The team rebuilt the controls layer the following month. They adopted closegate. Three concrete changes:

  1. always_human_accounts now includes the vendor-bank-change event type. Any update to a vendor’s banking record fires HITL.
  2. The matcher’s bank-account-check now references the policy.yaml bank_change_lockout_days: 14 field; matches against a bank account changed in the prior 14 days route to HITL.
  3. The audit log carries the bank-change-timestamp on every match event so the auditor can sample for this specific pattern.

What the audit committee said

Three things. In order:

  • “We approve continued AI-pilot operation.” With the new controls.
  • “We want an external audit-firm walkthrough of the controls layer next quarter.” They’re already scheduled.
  • “This is exactly why we asked you to ensure the controls code is auditable.” The committee had asked for this from day one; the team had been planning a custom build.

What this means for your pilot

Three lessons:

  1. Materiality is not a fraud control. It’s a productivity control. Fraud vectors operate inside the materiality envelope (think small-dollar wire fraud, vendor identity spoofing, recurring-payment hijacks). Fraud needs sensitive-account routing and pattern-specific checks, not materiality alone.

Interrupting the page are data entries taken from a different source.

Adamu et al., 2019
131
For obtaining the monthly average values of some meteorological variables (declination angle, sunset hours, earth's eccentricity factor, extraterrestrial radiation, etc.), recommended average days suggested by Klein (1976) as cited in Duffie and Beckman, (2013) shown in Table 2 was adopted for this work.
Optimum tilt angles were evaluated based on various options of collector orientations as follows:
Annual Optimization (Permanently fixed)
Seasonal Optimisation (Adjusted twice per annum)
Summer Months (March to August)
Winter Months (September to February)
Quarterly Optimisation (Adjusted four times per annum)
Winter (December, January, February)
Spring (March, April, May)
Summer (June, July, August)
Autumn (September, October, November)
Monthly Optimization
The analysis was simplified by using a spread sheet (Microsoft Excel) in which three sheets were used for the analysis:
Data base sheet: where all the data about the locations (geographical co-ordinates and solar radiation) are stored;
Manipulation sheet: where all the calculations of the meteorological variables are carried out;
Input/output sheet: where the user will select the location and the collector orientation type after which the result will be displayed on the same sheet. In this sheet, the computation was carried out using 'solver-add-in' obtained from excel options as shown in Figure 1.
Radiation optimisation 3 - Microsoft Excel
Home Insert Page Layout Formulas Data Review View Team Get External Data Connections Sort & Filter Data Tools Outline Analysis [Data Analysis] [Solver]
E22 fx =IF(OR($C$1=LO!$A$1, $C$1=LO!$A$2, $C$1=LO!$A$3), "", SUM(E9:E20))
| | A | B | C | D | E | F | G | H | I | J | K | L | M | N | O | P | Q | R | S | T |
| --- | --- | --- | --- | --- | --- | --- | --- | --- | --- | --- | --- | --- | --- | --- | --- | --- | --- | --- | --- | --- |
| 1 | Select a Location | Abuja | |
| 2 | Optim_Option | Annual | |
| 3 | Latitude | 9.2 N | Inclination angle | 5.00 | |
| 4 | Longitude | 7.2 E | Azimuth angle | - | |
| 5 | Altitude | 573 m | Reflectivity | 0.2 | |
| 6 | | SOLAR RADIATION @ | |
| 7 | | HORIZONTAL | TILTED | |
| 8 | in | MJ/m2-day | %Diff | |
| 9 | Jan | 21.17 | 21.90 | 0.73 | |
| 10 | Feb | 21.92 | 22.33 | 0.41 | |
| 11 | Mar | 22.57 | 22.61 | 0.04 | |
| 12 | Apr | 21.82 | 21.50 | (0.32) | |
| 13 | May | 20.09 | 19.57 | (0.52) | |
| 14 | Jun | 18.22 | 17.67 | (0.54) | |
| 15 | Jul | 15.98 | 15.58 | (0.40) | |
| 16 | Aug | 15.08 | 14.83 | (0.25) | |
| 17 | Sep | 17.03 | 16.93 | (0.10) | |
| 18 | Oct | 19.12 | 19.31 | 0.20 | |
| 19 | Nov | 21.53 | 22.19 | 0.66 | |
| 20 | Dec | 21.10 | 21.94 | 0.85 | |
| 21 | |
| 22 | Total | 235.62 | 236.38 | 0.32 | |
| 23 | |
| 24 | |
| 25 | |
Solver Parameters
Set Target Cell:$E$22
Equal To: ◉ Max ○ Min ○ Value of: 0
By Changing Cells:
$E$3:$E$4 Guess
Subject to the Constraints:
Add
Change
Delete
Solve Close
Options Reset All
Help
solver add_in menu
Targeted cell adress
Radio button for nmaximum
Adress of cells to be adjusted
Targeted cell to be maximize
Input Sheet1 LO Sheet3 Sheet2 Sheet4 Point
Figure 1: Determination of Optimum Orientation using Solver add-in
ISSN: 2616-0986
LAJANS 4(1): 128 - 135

  2. The audit-committee question lands the moment something goes wrong. “Where was the control?” If the answer is “the prompt was supposed to handle it” — the pilot stalls. If the answer is “clause X of policy.yaml; here’s the runtime check; here’s the audit-event row showing it fires” — the pilot continues.

  3. The 2:14am page is going to happen on every pilot. Not in this exact shape; maybe it’s intercompany clearing posted to the wrong entity, or a duplicate invoice from a vendor that renamed itself. The question isn’t whether the agent will get something wrong; the question is whether the controls layer catches it before it matters.